How does Linux move from an awake machine to a hibernating one? How does it then manage to restore all state? These questions led me to read way too much C in trying to figure out how this particular hardware/software boundary is navigated. ↫ Jacob Adams So this is a lot deeper of a dive than I expected, and it blows my mind just how complex sleep, hibernating, and waking a computer really is. Instinctively you know this, but seeing it spelled out like this really drives that point home – and this only covers going into hibernation. It also highlights how hard it must be for the developers involved to keep this working at all, especially on the wide variety of machines and hardware combinations Linux runs on. It wasn’t too log ago that pretty much the only platform where sleeping and waking worked reliably was Mac OS X with its controlled, small hardware selection, so it’s kind of remarkable this works at all on Linux now.
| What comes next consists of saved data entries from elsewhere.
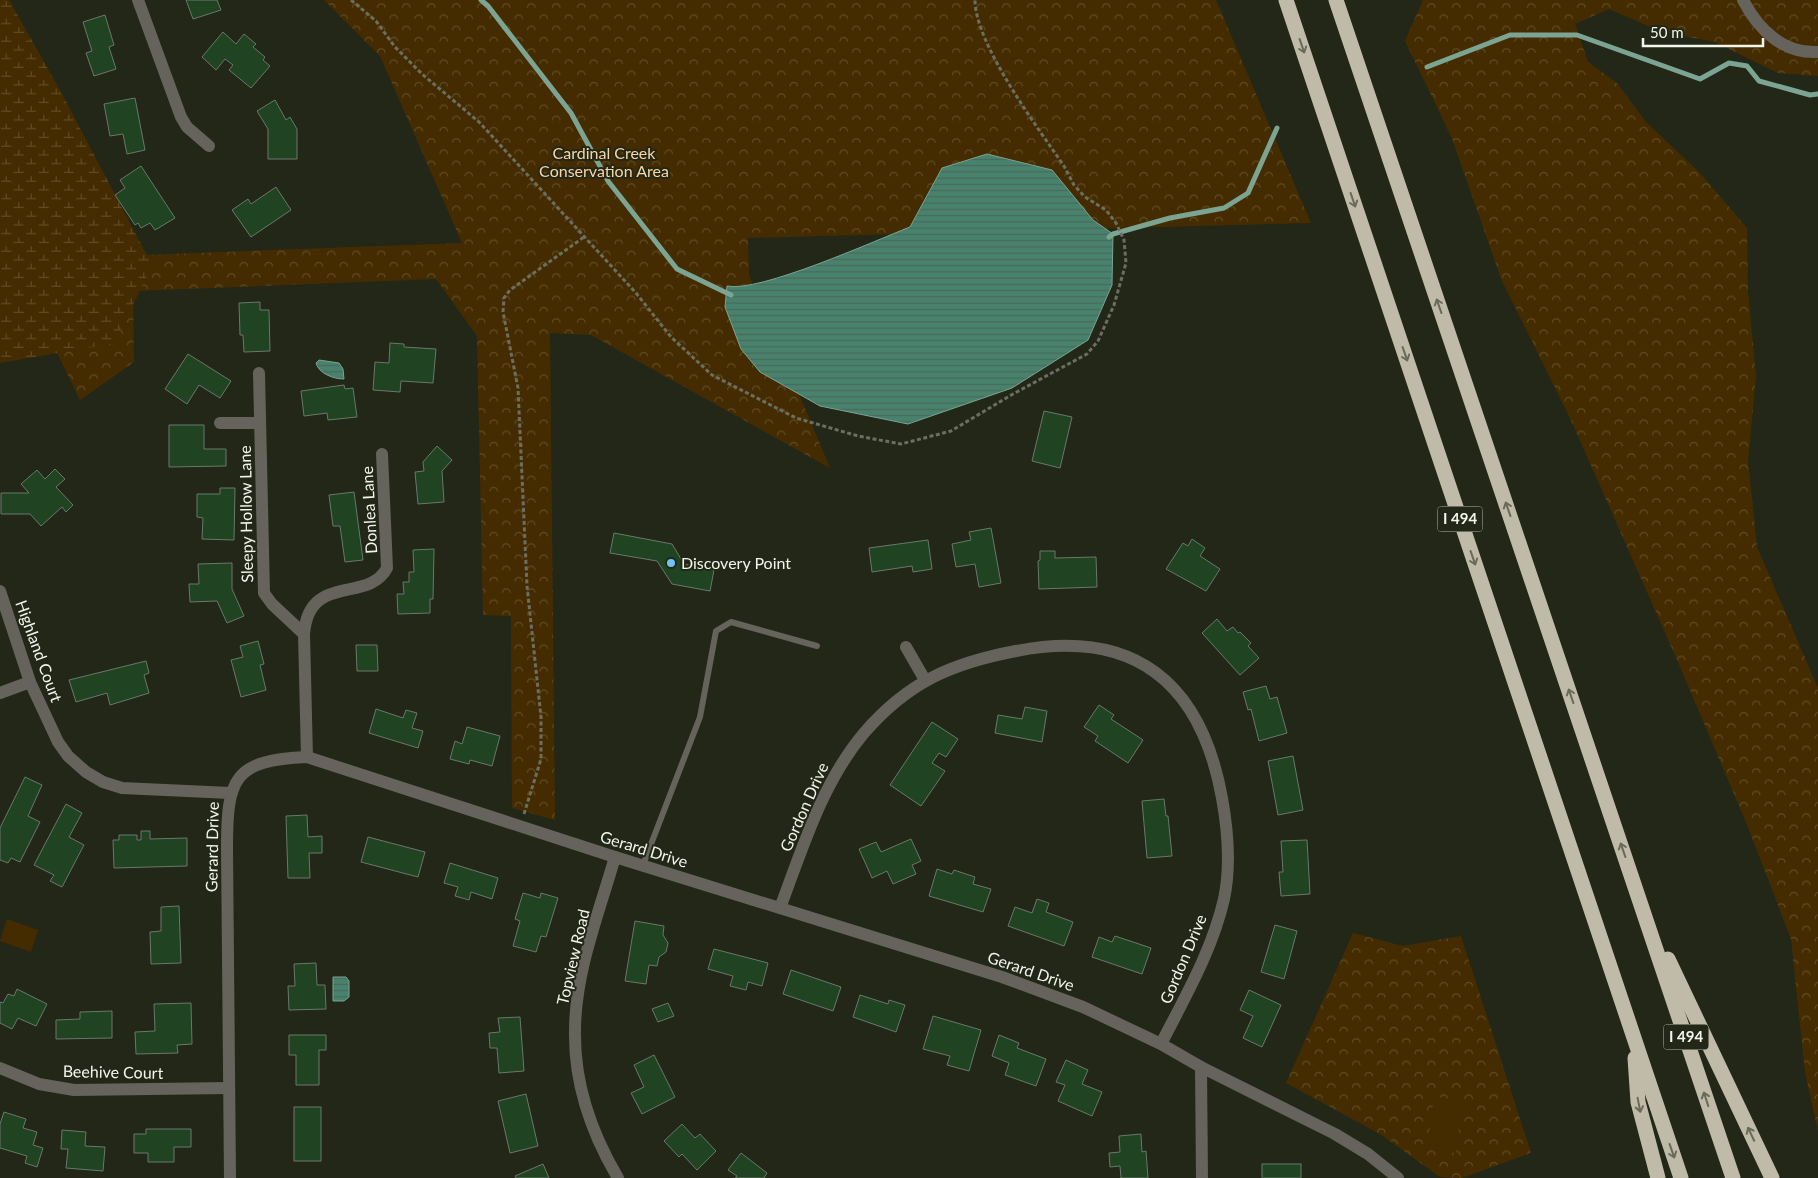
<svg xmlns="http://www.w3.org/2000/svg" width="1818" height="1178" font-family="Lato,sans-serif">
<defs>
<pattern id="forest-crowns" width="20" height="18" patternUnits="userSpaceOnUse" patternTransform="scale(1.25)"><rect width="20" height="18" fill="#452c00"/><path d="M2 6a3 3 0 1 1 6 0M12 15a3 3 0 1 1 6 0" fill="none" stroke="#604b25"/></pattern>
<pattern id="wetland-marsh" width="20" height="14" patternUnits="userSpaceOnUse" patternTransform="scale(1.25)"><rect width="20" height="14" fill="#452c00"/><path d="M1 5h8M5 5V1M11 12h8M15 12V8" fill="none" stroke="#604b25"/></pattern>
<pattern id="water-rules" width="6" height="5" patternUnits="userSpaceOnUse" patternTransform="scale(1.25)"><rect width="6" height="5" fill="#48826d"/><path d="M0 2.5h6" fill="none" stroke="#48695b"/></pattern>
</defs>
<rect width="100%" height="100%" fill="#222718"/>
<!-- forest -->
<g fill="url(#forest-crowns)">
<polygon points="324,0 1216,0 1311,223 748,238 749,275 830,468 591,335 550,333 555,820 512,808 511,616 483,615 477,336 436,279 133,291 134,362 80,400 12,260 462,243 380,56"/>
<polygon points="1423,0 1818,0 1818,76 1778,73 1715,42 1662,32 1609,9 1575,24 1588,62 1617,83 1646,122 1699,172 1747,228 1748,292 1756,376 1748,461 1757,547 1818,688 1818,1131 1805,1072 1791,939 1748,827 1678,662 1570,418 1502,281 1451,136 1405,41"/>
<polygon points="1353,933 1403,946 1461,936 1531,1153 1462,1178 1440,1177 1380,1134 1286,1083"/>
</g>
<!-- wetland -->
<polygon fill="url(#wetland-marsh)" points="0,0 9,0 61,92 152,265 115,343 0,363"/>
<!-- pitch -->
<g fill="#452c00">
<polygon points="7,919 38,930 31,952 0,941"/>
<polygon points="1434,1097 1462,1100 1456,1153 1427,1149"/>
</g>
<!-- water -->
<g fill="url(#water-rules)" stroke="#7ba493">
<path d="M987 154 1052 170 1093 220 1113 234 1112 285 1088 340 1012 388 908 424 820 406 760 372 741 349 725 307 727 286C759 293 874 241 910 227L942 168Z"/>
<path d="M319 360 339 363 343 369 344 379C334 379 319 374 316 363Z"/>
<polygon points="333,977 346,977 349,981 349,997 344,1001 333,1001"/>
</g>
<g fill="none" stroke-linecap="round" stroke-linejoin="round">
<!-- stream -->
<g stroke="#7ba493" stroke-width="5">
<polyline points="481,0 488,6 571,113 608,181 677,269 731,295"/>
<polyline points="1427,67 1510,35 1577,35 1700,79 1729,63 1747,66 1759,81 1810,95 1818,94"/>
<polyline points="1109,237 1113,234 1170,218 1224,208 1248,193 1277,128"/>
</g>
</g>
<!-- building -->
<g fill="#204322" stroke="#6a786a">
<polygon points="186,0 217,0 221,10 193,19"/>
<polygon points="105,15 114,45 109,47 116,69 94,76 86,53 92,51 83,22"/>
<polygon points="223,32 236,44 244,34 256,44 253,47 265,57 263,60 270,66 251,88 229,70 233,65 225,59 216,70 202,57"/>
<polygon points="135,98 145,150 127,154 123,134 110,136 104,104"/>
<polygon points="275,100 286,120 290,117 297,129 297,159 268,159 268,129 257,111"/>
<polygon points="141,166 175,218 155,230 150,223 141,228 138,223 135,225 115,195 125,188 120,180"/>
<polygon points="276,187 291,210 251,237 232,210 248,199 251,204"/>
<polygon points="260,302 260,310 269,310 270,351 244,352 243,335 240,335 239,303"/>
<polygon points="390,343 404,344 404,347 436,349 433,383 401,381 400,392 373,390 375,362 389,363"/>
<polygon points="188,354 231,381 220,398 199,385 187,404 165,389"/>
<polygon points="344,385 345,389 353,388 357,417 328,420 327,413 304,416 301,391"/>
<polygon points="1044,411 1072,417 1060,468 1032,461"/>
<polygon points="169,425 204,425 204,449 226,449 226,466 169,467"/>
<polygon points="437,446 452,460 442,471 444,502 418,504 415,472 424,471 423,462"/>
<polygon points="55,469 65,479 56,487 73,505 66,512 62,507 41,526 30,514 1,514 1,493 29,493 21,484 37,470 45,479"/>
<polygon points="220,488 235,488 234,540 202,539 203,518 197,517 197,494 220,494"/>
<polygon points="354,492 363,560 345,562 340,526 333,526 329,495"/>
<polygon points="991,528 1001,583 979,587 975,564 956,567 952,544 971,540 969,532"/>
<polygon points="614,533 672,544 684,564 714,570 710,591 672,584 657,561 610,553"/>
<polygon points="1192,539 1205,548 1200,556 1220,569 1206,591 1166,569 1183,543 1188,546"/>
<polygon points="928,540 932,569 913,572 912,566 872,572 869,548"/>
<polygon points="434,549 433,599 430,599 430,613 398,614 397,594 404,594 403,582 409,582 409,572 414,572 413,550"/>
<polygon points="1040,551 1055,551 1055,558 1096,557 1097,587 1039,589 1038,561 1040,560"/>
<polygon points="232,563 232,589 244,616 227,623 217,601 190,602 189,584 199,584 198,564"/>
<polygon points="1217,619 1227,631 1233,627 1238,633 1240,632 1251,643 1248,646 1259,658 1240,675 1202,633"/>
<polygon points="258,641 264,664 260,665 266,690 241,697 231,660 243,657 240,646"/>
<polygon points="356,645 377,645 378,671 357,671"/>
<polygon points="146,661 149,673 144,675 149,693 110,705 107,693 76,702 69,680"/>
<polygon points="1266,686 1270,699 1277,697 1287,733 1259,741 1251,709 1248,710 1243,692"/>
<polygon points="1099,705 1114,715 1111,719 1143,740 1128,763 1095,741 1098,736 1084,727"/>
<polygon points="1025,707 1047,711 1042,742 995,733 998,715 1022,719"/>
<polygon points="376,709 403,718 406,710 417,713 412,728 423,731 418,748 369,733"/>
<polygon points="932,722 958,739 946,757 939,753 932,763 945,771 921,806 890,785"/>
<polygon points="467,727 500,736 492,766 470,760 469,764 450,759 455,741 462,744"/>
<polygon points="1293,756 1303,810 1278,815 1268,761"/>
<polygon points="25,777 42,785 28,816 40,822 20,862 11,858 8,863 0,860 0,828"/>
<polygon points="1164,799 1166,816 1168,816 1172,856 1147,858 1142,801"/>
<polygon points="66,804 82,813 69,837 84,845 62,887 50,881 54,875 34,865"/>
<polygon points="307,815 308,837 322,836 322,853 309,853 310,878 288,878 286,816"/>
<polygon points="141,831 150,831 150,839 187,838 187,866 114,868 113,840 119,840 119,835 137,835 137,840 141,840"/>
<polygon points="368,837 425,852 418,877 361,862"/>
<polygon points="911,839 921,861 912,865 916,874 893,884 887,871 872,878 859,849 876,842 881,852"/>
<polygon points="1307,840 1310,894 1281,896 1279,872 1283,872 1281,841"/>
<polygon points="450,863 498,878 492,899 471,892 469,900 455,896 458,887 444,883"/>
<polygon points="937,869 952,874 954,870 975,877 973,884 991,889 983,912 929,896"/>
<polygon points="523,893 540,898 541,893 558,898 546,937 541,936 536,952 513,946 520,921 515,919"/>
<polygon points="1037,899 1049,903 1046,912 1073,922 1064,946 1008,926 1015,907 1032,913"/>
<polygon points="179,906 181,963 151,964 150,932 161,931 161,907"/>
<polygon points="635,921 664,926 663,935 668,943 666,952 659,957 657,966 649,965 646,984 625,981"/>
<polygon points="1275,925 1297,931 1284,979 1261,972"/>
<polygon points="1115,936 1151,948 1142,974 1092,957 1099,937 1112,942"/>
<polygon points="714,949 768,963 762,986 748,982 746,990 730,986 733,976 708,969"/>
<polygon points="316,963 317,985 325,985 326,1009 289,1010 288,986 295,986 294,964"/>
<polygon points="791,970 841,987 833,1011 783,994"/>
<polygon points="17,989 47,1004 36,1026 18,1018 12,1029 0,1023 0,1002 3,1003 8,994 14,996"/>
<polygon points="1249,990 1281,1005 1262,1047 1243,1038 1253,1016 1240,1010"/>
<polygon points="860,995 888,1004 889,1000 905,1005 896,1032 853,1017"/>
<polygon points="191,1003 192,1044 177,1045 178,1053 136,1054 135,1032 155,1031 154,1004"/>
<polygon points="668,1003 674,1016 658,1022 652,1009"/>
<polygon points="112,1011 112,1038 56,1039 56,1020 80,1019 80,1012"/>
<polygon points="933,1016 981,1030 969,1071 947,1065 950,1056 923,1049"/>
<polygon points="520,1017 524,1071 499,1073 497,1048 490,1048 489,1033 500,1032 498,1018"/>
<polygon points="289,1035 326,1035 326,1050 319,1050 319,1085 296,1085 296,1055 289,1055"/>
<polygon points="999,1035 1019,1043 1017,1048 1046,1059 1036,1086 1005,1075 1009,1063 992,1056"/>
<polygon points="654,1055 675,1097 642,1114 631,1093 644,1087 634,1065"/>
<polygon points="1066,1060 1088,1070 1082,1084 1102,1092 1092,1116 1058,1101 1065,1085 1056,1082"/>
<polygon points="526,1094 538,1146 510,1153 498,1101"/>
<rect x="294" y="1107" width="27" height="54"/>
<polygon points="4,1112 26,1119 23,1128 37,1132 33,1145 43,1148 37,1167 25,1163 27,1156 0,1148 0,1124"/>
<polygon points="682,1124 695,1138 700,1134 716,1151 697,1170 682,1154 679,1157 664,1141"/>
<polygon points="146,1129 191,1129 191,1147 174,1147 174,1162 148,1162 148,1153 134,1153 134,1134 146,1134"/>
<polygon points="62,1130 86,1132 85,1146 105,1147 103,1171 66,1168 68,1149 61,1149"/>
<polygon points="1141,1134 1142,1152 1146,1151 1148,1178 1121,1178 1120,1166 1110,1167 1109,1153 1120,1152 1119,1136"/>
<polygon points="741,1153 767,1173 764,1178 735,1178 737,1176 728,1170"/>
<polygon points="543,1164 549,1178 516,1178 515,1176"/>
<rect x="1262" y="1164" width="39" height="14"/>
</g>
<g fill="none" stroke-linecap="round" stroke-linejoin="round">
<!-- path -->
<g stroke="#6b6f62" stroke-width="3" stroke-dasharray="4 2.5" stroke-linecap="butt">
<path d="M351 0 376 21 395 47 422 74 479 122 636 293 671 337 712 375 796 418 858 436 901 444 951 431 1013 394 1087 354 1098 341 1114 305 1126 263 1124 240 1116 223 1106 210 1085 197 1074 185 1064 166C1038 128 975 44 975 0"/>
<polyline points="524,814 541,759 541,717 527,586 518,388 503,312 504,298 510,290 584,237"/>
</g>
<!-- service -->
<polyline stroke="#65635c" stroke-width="6" points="643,865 700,717 716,631 731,622 817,646"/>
<!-- minor -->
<g stroke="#65635c" stroke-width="12">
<polyline points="138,0 181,117 187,127 209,146"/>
<path d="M1743 0C1758 29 1783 54 1818 52"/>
<polyline points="259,373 264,593 272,604 304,634 307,757"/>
<polyline points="220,423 260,423"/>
<polyline points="0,591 30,682 58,742 68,756 86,772 103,782 122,788 230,793"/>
<path d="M304 634C309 572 368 604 387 568L382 454"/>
<polyline points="906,647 925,680"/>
<polyline points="0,693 30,682"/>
<path d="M615 857C599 913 575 972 575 1031 574 1083 592 1134 618 1178"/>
<path d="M780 908C803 847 822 783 864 733 908 682 952 663 1016 651 1134 628 1201 682 1222 798 1228 831 1231 866 1224 899 1212 951 1185 997 1161 1044"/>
<polyline points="1201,1067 1202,1178"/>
<polyline points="0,1068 39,1084 74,1090 228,1088"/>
<path d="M230 1178 227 848C227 778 234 760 307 757L615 857 1002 977 1083 1007 1161 1044 1201 1067 1335 1134 1368 1154 1398 1178"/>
</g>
<!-- motorway -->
<g stroke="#bfbba8" stroke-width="15">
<polyline points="1286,0 1681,1178"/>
<polyline points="1336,0 1733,1178"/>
<polyline points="1668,959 1772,1178"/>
<polyline points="1635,1058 1638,1102 1658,1178"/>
</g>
</g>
<!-- one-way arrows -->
<defs><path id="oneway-shaft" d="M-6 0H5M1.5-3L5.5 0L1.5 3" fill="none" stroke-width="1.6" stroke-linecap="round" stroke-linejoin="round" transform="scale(1.25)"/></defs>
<g stroke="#696a59">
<use href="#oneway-shaft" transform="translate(1302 46) rotate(71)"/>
<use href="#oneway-shaft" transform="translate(1353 200) rotate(71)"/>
<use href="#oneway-shaft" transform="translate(1439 306) rotate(-109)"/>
<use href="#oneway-shaft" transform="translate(1405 354) rotate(71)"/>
<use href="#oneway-shaft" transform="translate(1508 509) rotate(-109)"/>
<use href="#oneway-shaft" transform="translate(1473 558) rotate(71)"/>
<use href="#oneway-shaft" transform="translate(1571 696) rotate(-109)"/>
<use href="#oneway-shaft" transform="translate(1623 850) rotate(-109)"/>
<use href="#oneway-shaft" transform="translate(1706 1099) rotate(-108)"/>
<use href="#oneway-shaft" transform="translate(1639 1105) rotate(79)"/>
<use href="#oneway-shaft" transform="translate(1751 1134) rotate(-115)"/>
<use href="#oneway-shaft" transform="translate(1672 1151) rotate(71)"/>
</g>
<!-- markers -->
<circle fill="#70c2f4" stroke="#222718" stroke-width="2" cx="671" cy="563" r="5"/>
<g text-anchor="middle" stroke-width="4" stroke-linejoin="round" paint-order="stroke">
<!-- shield labels -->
<g fill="#222718" stroke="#b4b7ac" stroke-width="1">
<rect x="1437.5" y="506.5" width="45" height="25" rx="4"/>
<rect x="1663.5" y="1024.5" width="45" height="25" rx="4"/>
</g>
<g font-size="15" font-weight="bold" fill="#f2f5eb">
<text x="1460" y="524">I 494</text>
<text x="1686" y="1042">I 494</text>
</g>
<!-- park labels -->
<g font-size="16" fill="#fbd5a0" stroke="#222718">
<text x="604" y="159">Cardinal Creek<tspan x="604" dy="18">Conservation Area</tspan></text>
</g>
<!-- street labels -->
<g font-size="16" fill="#f2f5eb" stroke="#222718">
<text transform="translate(369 510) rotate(-93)" y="6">Donlea Lane</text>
<text transform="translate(246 514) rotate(-91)" y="6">Sleepy Hollow Lane</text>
<text transform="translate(39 651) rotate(70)" y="6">Highland Court</text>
<text transform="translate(804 807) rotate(-66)" y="6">Gordon Drive</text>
<text transform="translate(212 847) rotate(-89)" y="6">Gerard Drive</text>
<text transform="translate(644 849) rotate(17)" y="6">Gerard Drive</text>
<text transform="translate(573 957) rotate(-77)" y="6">Topview Road</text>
<text transform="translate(1183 959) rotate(-67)" y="6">Gordon Drive</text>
<text transform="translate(1031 971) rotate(19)" y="6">Gerard Drive</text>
<text transform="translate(113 1072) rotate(1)" y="6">Beehive Court</text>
</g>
<!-- poi labels -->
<g font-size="16" fill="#f2f5eb" stroke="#222718" text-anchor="start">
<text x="681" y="569">Discovery Point</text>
</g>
</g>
<!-- scale -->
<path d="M1643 38v8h120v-8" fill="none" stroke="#f2f5eb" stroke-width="2.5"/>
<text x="1650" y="38" font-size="15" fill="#f2f5eb" stroke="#222718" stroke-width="4" paint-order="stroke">50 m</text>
</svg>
I haven’t had to worry about sleeping and waking with Linux for quite a while now, and it’s one of those things that “just works” so I never have to think about it. This definitely wasn’t always the case, though, and on both Linux and Windows I would just turn the whole feature off since it rarely worked reliably, especially on desktops. I’m sure it still breaks for people, but for me, it’s been rock solid, and reading through the linked article, I’m even more amazed about this than I already was.